DIRECTIVE 1:
Name every distinct username that posts in the forum thread on perch fishing below.

>> BEGIN SUPPLIED PASSAGE

# Now thats a perch!



## swmnhay (Jun 13, 2008)

Devils Lake ND jumbo perch


----------



## swmnhay (Jun 13, 2008)




----------



## swmnhay (Jun 13, 2008)

Sno Bear aka a self propelled fish house.













__ https://www.facebook.com/video.php?v=1851249914887712


----------



## endrow (Dec 15, 2011)

Thanks for sharing, really enjoyed the pictures


----------



## somedevildawg (Jun 20, 2011)

Damn it man......I ALMOST wish I were there  at least for a day or two....I could maybe/possibly, ok I probably couldn't, handle it if the fish was a bitn' like that  nice catch Cy.....very cool buggy/house?


----------



## Palmettokat (Jul 10, 2017)

Maybe my favorite food, fresh water fish. Neat shelter.


----------



## FarmerCline (Oct 12, 2011)

Looks like it was a good day on the water.....um ice. Never caught yellow perch before. How do they compare to crappie or walleye in taste?

Hayden


----------



## swmnhay (Jun 13, 2008)

FarmerCline said:


> Looks like it was a good day on the water.....um ice. Never caught yellow perch before. How do they compare to crappie or walleye in taste?
> Hayden


pretty similar taste to walleye.I prefer it slightly over walleye.


----------



## endrow (Dec 15, 2011)

FarmerCline said:


> Looks like it was a good day on the water.....um ice. Never caught yellow perch before. How do they compare to crappie or walleye in taste?
> 
> Hayden


He probably does not have to worry about sea sickness


----------



## FarmerCline (Oct 12, 2011)

>> END SUPPLIED PASSAGE
>> BEGIN SUPPLIED ENTRIES

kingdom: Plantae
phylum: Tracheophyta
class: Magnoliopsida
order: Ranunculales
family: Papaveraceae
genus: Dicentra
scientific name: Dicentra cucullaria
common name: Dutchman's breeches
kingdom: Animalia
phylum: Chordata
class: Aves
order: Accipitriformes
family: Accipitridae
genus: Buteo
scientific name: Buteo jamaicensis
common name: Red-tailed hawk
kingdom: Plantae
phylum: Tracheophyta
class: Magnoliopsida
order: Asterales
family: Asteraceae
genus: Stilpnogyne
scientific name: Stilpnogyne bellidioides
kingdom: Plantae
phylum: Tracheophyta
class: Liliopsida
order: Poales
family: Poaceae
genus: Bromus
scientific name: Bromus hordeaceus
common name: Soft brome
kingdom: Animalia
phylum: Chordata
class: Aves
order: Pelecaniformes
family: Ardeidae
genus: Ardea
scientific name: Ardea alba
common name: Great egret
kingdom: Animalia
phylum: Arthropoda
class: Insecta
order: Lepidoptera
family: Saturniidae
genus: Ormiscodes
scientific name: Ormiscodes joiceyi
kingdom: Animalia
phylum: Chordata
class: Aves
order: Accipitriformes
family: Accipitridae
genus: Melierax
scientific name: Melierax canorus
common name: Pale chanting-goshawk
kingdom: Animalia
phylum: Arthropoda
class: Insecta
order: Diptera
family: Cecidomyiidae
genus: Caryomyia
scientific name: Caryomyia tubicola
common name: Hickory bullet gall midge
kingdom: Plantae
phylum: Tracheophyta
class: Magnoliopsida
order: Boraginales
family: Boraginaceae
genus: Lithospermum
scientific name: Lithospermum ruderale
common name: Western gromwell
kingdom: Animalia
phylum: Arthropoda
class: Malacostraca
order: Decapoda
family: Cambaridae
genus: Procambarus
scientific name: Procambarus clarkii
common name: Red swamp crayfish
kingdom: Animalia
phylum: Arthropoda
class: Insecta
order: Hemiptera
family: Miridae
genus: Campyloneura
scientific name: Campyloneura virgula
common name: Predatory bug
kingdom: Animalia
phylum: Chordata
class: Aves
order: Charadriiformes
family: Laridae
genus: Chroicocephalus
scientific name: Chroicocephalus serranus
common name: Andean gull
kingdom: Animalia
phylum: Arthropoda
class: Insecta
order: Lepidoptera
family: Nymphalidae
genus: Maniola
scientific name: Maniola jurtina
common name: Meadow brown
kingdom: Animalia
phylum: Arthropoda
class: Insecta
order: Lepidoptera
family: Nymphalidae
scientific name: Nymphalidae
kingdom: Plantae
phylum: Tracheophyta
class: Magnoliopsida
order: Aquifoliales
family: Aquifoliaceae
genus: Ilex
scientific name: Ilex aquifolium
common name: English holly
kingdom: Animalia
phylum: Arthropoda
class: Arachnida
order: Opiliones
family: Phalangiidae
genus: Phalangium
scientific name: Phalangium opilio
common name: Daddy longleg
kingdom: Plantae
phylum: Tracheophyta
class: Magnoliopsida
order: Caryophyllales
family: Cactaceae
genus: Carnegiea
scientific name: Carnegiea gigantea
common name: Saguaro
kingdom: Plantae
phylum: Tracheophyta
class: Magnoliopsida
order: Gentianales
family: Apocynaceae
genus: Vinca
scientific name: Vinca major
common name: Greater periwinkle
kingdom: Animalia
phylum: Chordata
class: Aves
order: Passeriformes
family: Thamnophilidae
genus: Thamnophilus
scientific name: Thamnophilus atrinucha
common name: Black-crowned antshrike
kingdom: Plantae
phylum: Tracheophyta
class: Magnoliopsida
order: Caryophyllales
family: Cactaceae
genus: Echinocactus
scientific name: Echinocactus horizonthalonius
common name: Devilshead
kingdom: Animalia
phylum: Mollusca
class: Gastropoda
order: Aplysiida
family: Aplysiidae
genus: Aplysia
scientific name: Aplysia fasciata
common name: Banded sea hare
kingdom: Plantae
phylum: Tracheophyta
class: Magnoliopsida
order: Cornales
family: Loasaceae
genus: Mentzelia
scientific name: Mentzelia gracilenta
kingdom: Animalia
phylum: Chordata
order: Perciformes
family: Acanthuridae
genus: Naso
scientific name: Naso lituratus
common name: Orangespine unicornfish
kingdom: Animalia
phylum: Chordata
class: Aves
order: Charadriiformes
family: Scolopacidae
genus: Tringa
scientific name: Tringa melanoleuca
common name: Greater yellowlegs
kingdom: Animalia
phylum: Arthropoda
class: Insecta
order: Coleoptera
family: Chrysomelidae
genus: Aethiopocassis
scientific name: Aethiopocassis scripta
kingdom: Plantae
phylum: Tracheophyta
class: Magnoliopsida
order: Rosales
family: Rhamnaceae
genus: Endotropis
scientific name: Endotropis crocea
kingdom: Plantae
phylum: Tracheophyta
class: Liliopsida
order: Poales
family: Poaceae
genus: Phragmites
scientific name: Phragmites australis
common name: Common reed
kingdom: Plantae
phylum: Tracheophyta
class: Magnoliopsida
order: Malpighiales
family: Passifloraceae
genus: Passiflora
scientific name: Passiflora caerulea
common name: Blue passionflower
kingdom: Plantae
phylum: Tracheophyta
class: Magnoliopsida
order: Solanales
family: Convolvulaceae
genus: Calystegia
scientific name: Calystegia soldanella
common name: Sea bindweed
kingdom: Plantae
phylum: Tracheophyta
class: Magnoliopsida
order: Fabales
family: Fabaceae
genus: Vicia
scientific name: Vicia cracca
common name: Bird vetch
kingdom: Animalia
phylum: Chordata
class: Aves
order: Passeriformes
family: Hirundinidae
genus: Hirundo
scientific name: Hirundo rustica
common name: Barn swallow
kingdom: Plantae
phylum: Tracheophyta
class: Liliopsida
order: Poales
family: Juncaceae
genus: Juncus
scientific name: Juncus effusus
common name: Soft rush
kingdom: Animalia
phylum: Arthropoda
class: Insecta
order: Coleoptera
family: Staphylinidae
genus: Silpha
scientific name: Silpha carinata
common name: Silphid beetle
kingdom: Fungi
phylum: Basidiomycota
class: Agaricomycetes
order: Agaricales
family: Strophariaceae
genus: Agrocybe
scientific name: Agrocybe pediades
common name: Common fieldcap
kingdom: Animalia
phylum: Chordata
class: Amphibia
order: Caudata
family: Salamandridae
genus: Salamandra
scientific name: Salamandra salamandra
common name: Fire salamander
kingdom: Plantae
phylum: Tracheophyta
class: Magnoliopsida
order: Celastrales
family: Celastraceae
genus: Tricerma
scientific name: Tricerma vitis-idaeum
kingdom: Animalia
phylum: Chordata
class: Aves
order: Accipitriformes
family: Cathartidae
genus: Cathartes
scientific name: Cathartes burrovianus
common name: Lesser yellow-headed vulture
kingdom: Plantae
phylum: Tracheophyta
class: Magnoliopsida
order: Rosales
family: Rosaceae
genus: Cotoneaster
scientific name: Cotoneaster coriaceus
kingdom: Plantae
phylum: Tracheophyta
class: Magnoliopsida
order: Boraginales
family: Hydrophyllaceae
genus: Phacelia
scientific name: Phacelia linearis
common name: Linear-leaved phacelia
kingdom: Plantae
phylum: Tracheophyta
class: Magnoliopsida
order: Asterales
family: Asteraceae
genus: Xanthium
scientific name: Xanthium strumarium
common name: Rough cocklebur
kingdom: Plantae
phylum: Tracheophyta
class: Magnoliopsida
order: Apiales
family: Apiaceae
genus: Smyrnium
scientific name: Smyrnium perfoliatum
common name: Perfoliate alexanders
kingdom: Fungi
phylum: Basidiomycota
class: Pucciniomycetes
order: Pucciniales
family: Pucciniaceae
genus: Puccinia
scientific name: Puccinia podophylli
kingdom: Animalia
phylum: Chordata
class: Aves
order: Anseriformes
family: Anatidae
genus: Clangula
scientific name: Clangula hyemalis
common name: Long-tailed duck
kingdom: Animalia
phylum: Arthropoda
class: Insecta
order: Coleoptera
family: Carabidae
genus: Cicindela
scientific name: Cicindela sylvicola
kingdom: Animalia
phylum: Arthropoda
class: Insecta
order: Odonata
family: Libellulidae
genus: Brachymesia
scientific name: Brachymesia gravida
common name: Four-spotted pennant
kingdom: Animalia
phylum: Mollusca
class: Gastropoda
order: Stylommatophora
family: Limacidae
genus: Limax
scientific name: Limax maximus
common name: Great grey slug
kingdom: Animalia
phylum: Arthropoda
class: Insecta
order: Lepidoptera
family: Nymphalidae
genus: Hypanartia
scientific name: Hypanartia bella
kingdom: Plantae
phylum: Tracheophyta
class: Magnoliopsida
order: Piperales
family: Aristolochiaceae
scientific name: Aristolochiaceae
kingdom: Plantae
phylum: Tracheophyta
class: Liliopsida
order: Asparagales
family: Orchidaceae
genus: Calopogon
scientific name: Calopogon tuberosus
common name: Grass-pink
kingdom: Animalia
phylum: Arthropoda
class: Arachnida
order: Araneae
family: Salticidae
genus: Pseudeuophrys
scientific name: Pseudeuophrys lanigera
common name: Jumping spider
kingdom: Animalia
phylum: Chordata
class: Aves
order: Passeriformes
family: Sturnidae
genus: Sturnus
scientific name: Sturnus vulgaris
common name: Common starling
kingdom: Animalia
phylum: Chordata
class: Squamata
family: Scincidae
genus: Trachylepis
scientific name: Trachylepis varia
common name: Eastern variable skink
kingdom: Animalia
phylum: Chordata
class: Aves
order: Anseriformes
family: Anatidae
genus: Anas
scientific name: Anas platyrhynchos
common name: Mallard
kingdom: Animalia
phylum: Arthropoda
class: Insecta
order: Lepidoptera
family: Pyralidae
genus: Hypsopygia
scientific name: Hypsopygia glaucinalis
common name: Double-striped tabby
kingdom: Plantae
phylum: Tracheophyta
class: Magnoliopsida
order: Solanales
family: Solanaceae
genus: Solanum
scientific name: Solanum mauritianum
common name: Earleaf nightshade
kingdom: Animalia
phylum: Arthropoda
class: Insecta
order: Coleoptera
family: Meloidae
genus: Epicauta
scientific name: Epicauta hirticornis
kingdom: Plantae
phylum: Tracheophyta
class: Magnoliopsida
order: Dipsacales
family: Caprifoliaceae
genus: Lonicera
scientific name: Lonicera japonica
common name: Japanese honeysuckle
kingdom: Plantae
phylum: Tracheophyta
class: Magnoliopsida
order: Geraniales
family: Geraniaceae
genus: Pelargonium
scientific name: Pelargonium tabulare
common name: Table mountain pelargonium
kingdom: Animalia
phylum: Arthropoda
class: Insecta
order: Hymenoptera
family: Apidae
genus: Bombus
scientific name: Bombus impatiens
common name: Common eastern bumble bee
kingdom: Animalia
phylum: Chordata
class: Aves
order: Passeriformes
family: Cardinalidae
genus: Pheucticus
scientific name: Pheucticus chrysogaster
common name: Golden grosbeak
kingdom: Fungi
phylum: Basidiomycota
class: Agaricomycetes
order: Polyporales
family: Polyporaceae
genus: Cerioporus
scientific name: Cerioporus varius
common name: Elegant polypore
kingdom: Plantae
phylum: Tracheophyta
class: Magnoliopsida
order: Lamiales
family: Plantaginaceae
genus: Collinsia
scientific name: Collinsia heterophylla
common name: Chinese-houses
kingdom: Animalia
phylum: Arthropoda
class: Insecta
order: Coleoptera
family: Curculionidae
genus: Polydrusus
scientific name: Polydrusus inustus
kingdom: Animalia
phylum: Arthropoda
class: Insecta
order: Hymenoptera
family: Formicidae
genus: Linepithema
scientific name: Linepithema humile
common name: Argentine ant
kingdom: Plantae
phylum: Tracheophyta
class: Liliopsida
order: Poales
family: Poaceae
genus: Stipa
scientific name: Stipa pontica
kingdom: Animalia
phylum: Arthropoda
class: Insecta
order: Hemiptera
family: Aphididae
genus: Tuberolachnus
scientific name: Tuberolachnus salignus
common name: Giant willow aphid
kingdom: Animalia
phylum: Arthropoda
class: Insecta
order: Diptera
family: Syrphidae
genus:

>> END SUPPLIED ENTRIES

DIRECTIVE 2:
From the records, extract everything from the line that contains "common name: Great grey slug" down to the line that contains "genus: Calopogon", including both of those lines.

TASK ANSWER 1:
swmnhay, endrow, somedevildawg, Palmettokat, FarmerCline

TASK ANSWER 2:
common name: Great grey slug
kingdom: Animalia
phylum: Arthropoda
class: Insecta
order: Lepidoptera
family: Nymphalidae
genus: Hypanartia
scientific name: Hypanartia bella
kingdom: Plantae
phylum: Tracheophyta
class: Magnoliopsida
order: Piperales
family: Aristolochiaceae
scientific name: Aristolochiaceae
kingdom: Plantae
phylum: Tracheophyta
class: Liliopsida
order: Asparagales
family: Orchidaceae
genus: Calopogon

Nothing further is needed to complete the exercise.